Exercise directions: Count each line below that has "tutorial" anywhere in it. Answer with the total alone.

[Stored data]
________

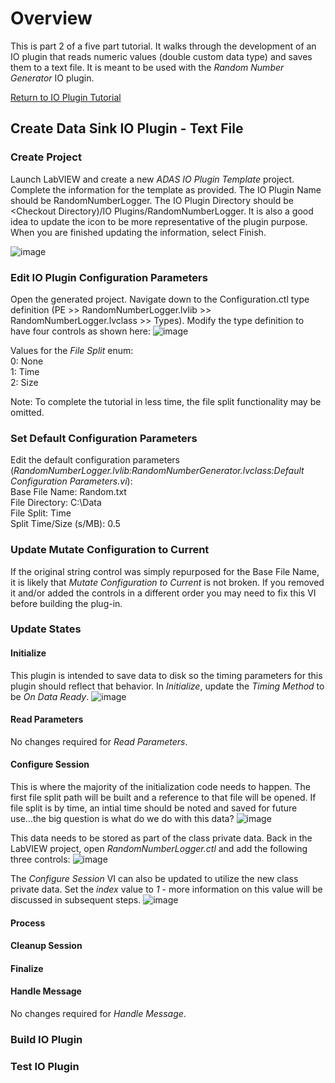# Overview
This is part 2 of a five part tutorial.  It walks through the development of an IO plugin that reads numeric values (double custom data type) and saves them to a text file.  It is meant to be used with the _Random Number Generator_ IO plugin.

[Return to IO Plugin Tutorial](./IO%20Plugin%20Tutorial.md#io-plugin-tutorial)

## Create Data Sink IO Plugin - Text File
### Create Project
Launch LabVIEW and create a new _ADAS IO Plugin Template_ project. Complete the information for the template as provided. The IO Plugin Name should be RandomNumberLogger. The IO Plugin Directory should be <Checkout Directory)/IO Plugins/RandomNumberLogger. It is also a good idea to update the icon to be more representative of the plugin purpose. When you are finished updating the information, select Finish.  

![image](https://user-images.githubusercontent.com/15633959/176764681-25bb4e67-04ba-41d3-889c-61b45672a219.png)

### Edit IO Plugin Configuration Parameters
Open the generated project. Navigate down to the Configuration.ctl type definition (PE >> RandomNumberLogger.lvlib >> RandomNumberLogger.lvclass >> Types). Modify the type definition to have four controls as shown here:
![image](https://user-images.githubusercontent.com/15633959/176767166-3fe47acb-a6e0-44ff-8234-322173eeb1a2.png)

Values for the _File Split_ enum:<br>
0: None <br>
1: Time <br>
2: Size <br>

Note: To complete the tutorial in less time, the file split functionality may be omitted.

### Set Default Configuration Parameters 
Edit the default configuration parameters (_RandomNumberLogger.lvlib:RandomNumberGenerator.lvclass:Default Configuration Parameters.vi_):<br>
Base File Name: Random.txt<br>
File Directory: C:\Data<br>
File Split: Time<br>
Split Time/Size (s/MB): 0.5<br>

### Update Mutate Configuration to Current
If the original string control was simply repurposed for the Base File Name, it is likely that _Mutate Configuration to Current_ is not broken.  If you removed it and/or added the controls in a different order you may need to fix this VI before building the plug-in.

### Update States
#### Initialize
This plugin is intended to save data to disk so the timing parameters for this plugin should reflect that behavior.  In _Initialize_, update the _Timing Method_ to be _On Data Ready_.
![image](https://user-images.githubusercontent.com/15633959/176770255-df26e59b-3a8c-4ff2-bae7-74258916fd58.png)

#### Read Parameters
No changes required for _Read Parameters_.

#### Configure Session
This is where the majority of the initialization code needs to happen.  The first file split path will be built and a reference to that file will be opened. If file split is by time, an intial time should be noted and saved for future use...the big question is what do we do with this data?
![image](https://user-images.githubusercontent.com/15633959/176774506-aa54eae1-2482-48a9-9141-ea242621f1ab.png)

This data needs to be stored as part of the class private data.  Back in the LabVIEW project, open _RandomNumberLogger.ctl_ and add the following three controls:
![image](https://user-images.githubusercontent.com/15633959/176775005-37b9d58b-eef5-47e9-8d0c-e58bfcb70202.png)

The _Configure Session_ VI can also be updated to utilize the new class private data.  Set the _index_ value to _1_ - more information on this value will be discussed in subsequent steps.
![image](https://user-images.githubusercontent.com/15633959/176775609-6d7f733b-80c6-4ecc-b2e5-00321a524330.png)


#### Process
#### Cleanup Session
#### Finalize
#### Handle Message
No changes required for _Handle Message_.
### Build IO Plugin
### Test IO Plugin  


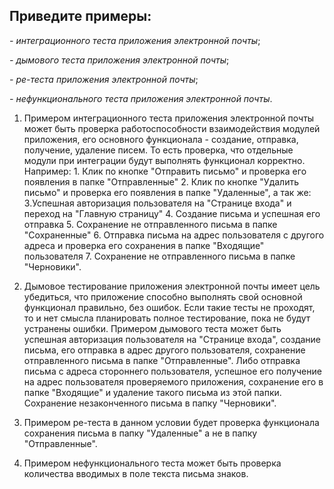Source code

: ## Приведите примеры:
*- интеграционного теста приложения электронной почты*;

*- дымового теста приложения электронной почты*;

*- ре-теста приложения электронной почты*;

*- нефункционального теста приложения электронной почты*.


1. Примером интеграционного теста приложения электронной почты может быть проверка работоспособности взаимодействия модулей приложения, его основного функционала - создание, отправка, получение, удаление писем. То есть проверка, что отдельные модули при интеграции будут выполнять функционал корректно. Например: 1. Клик по кнопке "Отправить письмо" и проверка его появления в папке "Отправленные" 2. Клик по кнопке "Удалить письмо" и проверка его появления в папке "Удаленные", а так же: 3.Успешная авторизация пользователя на "Странице входа" и переход на "Главную страницу" 4. Создание письма и успешная его отправка 5. Сохранение не отправленного письма в папке "Сохраненные" 6. Отправка письма на адрес пользователя с другого адреса и проверка его сохранения в папке "Входящие" пользователя 7. Сохранение не отправленного письма в папке "Черновики".

2. Дымовое тестирование приложения электронной почты имеет цель убедиться, что приложение способно выполнять свой основной функционал правильно, без ошибок. Если такие тесты не проходят, то и нет смысла планировать полное тестирование, пока не будут устранены ошибки. Примером дымового теста может быть успешная авторизация пользователя на "Странице входа", создание письма, его отправка в адрес другого пользователя, сохранение отправленного письма в папке "Отправленные". Либо отправка письма с адреса стороннего пользователя, успешное его получение на адрес пользователя проверяемого приложения, сохранение его в папке "Входящие" и удаление такого письма из этой папки. Сохранение незаконченного письма в папку "Черновики".

3. Примером ре-теста в данном условии будет проверка функционала сохранения письма в папку "Удаленные" а не в папку "Отправленные".

4. Примером нефункционального теста может быть проверка количества вводимых в поле текста письма знаков.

________

Task result: 3